12/03/2021 06:45 - O Globo
RIO — A Prefeitura do Rio já começa a dar os primeiros passos para o processo de intervenção no BRT do Rio, que servirá como uma espécie de transição até que uma nova licitação seja concluída e o serviço seja assumido por uma nova empresa, que substituirá a gestora atual. No comando desta intervenção temporária estará Cláudia Antunes Secin, de 58 anos, ex-presidente da CET-Rio, hoje servidora da Secretaria municipal de Transportes, informação confirmada pelo consórcio BRT Rio. Ela é arquiteta, analista de sistemas e ingressou na Companhia de Engenharia de Tráfego do município em 1992, onde ocupou cargos de destaque.
Nos bastidores, já há movimentação para que a transição seja feita. Na última quarta-feira, por exemplo, um engenheiro de transportes da prefeitura já começou a trabalhar com o BRT e teve, inclusive, uma reunião com profissionais do consórcio. Nesta quinta-feira, ele já teve um novo encontro, desta vez especificamente com a equipe de planejamento do modal.
Entre mudanças imediatas que são estudadas e podem acabar sendo implementadas pela prefeitura no serviço tão problemático está uma possível volta da circulação 24h dos ônibus, que hoje rodam de 4h à meia-noite. Uma outra ideia exposta por Paes, ainda antes do anúncio da intervenção da prefeitura no sistema, previa a implementação do BRT rosa, que seria um carro só para mulheres — entre todos os problemas enfrentados, há ainda os casos de abuso sexual nos carros lotados, que não são raros.
O GLOBO procurou a prefeitura e a Secretaria Municipal de Transportes, que não se manifestaram.
'Eles tratam a população como gado'
A decisão de intervir no BRT foi tomada pelo prefeito Eduardo Paes no último dia 3 de março, um dia depois que a empresa demitiu cem funcionários, incluindo motoristas do sistema.
— Essa não é uma decisão permanente.

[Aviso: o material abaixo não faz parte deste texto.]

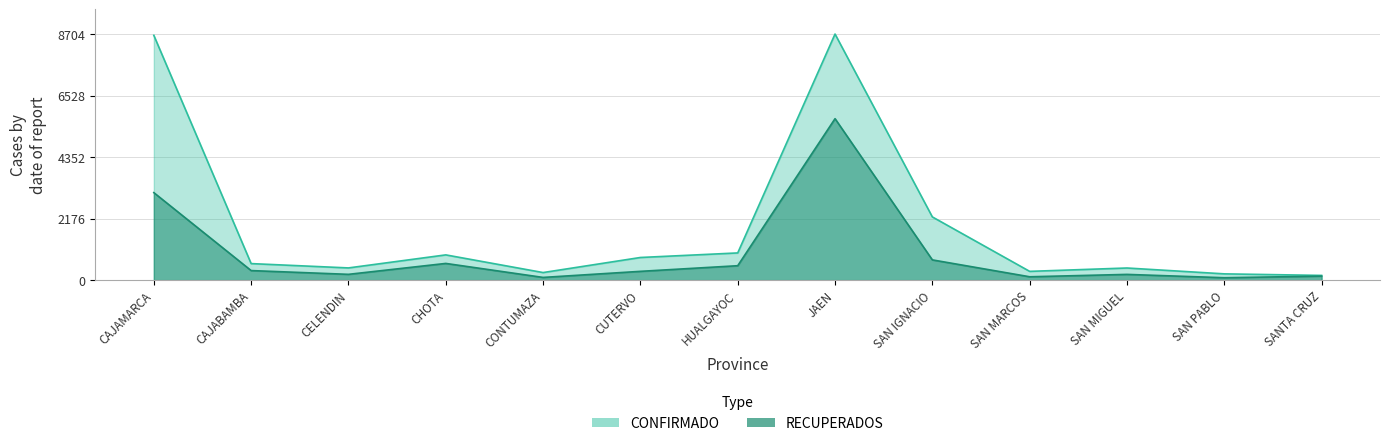

What is the difference between the maximum and second lowest values in the CONFIRMADO series?

8482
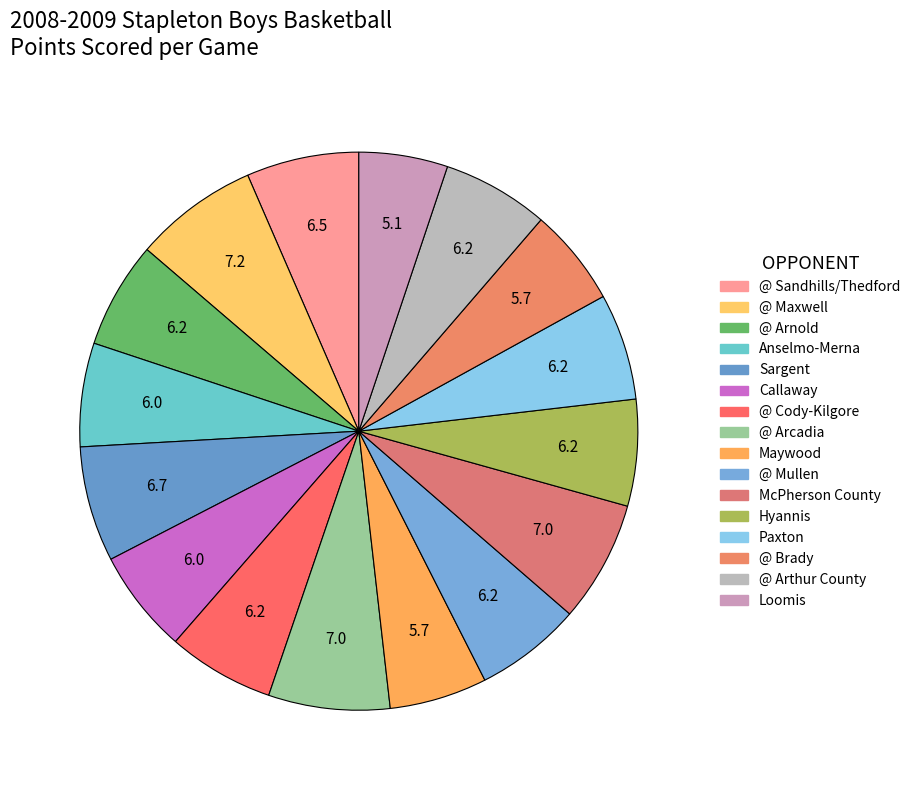

To the nearest percent, what percentage of the pie is Hyannis?

6%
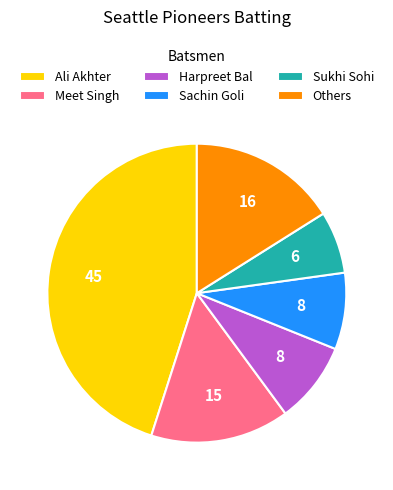

Rank the categories by value from highest to lowest.

Ali Akhter, Others, Meet Singh, Harpreet Bal, Sachin Goli, Sukhi Sohi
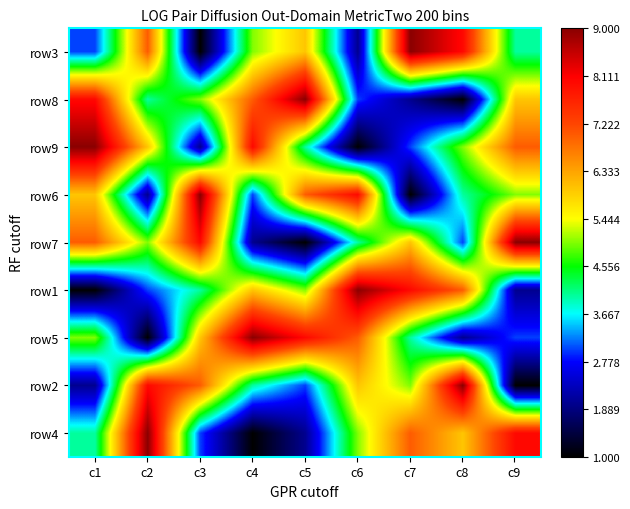

At which category is the sum across all series the highest?

c1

É para licitar, e não para devolver depois, como fez o Crivella (com a intervenção). É um meio para depois licitarmos. Eles tratam a população como gado. Não é uma encampação. Não queremos uma CTC no BRT — explicou Paes na ocasião.
Hoje, a sociedade BRT Rio, formada em 2019 para gerir o transporte, é formada pelos consórcios Transcarioca (operação a partir da Barra da Tijuca e Jacarepaguá, na Zona Oeste); Santa Cruz (Campo Grande, Santa Cruz e outros bairros da Zona Oeste) e Internorte (bairros da Zona Norte).
Entre março de 2020 e fevereiro deste ano, a empresa alega que teve uma perda de receita de R$ 215 milhões. Os empresários afirmam que o BRT Rio, hoje, conta com um prejuízo de R$ 7 milhões ao mês. Isso, reconhece o consórcio, afeta diretamente o pagamento de fornecedores e salários de funcionários. A grave crise financeira enfrentada pelo transporte é justificada, principalmente, por conta da queda de arrecadação em função da pandemia — apesar de, no dia a dia, o cenário ser de estações e carros sempre cheios. Hoje, há dificuldades até nas negociações com a empresa que fornece combustível aos ônibus.
Atualmente, são 98 ônibus parados por problemas de manutenção e 26 estações fechadas por causa de vandalismo ou furtos de equipamentos. Além dessas, 20 do eixo da Cesário de Melo, no corredor Transoeste, estão desativadas há três anos, desde 2018, também por conta da violência e destruição do patrimônio público. Procurado, o BRT Rio afirmou que se esforça para prestar um serviço com mais conforto e segurança aos passageiros, e que foram reformadas ou recuperadas 43 estações nos últimos 14 meses.
Os problemas do BRT, no entanto, são bem anteriores à Covid-19. São históricos, desde sua inauguração, em junho de 2012. Estações depredadas, buracos nas vias, calotes nas passagens, concorrência com transporte clandestino e dívidas crescentes foram os ingredientes que apenas se somaram à pandemia.
Recentemente, há pouco menos de dois anos, o então prefeito Marcelo Crivella já havia decretado uma intervenção no sistema, mas em moldes diferentes. Em seu relatório final, o interventor Luiz Salomão escreveu sobre diagnósticos e soluções do sistema e, ao lembrar da falência de mais de dez empresas dos consórcios, destacou falhas administrativas, como multiplicação de custos sem enxugamento das estruturas das empresas. Por outro lado, Salomão não negou problemas citados por empresários, como valor considerado baixo da tarifa e perda de receita com calotes.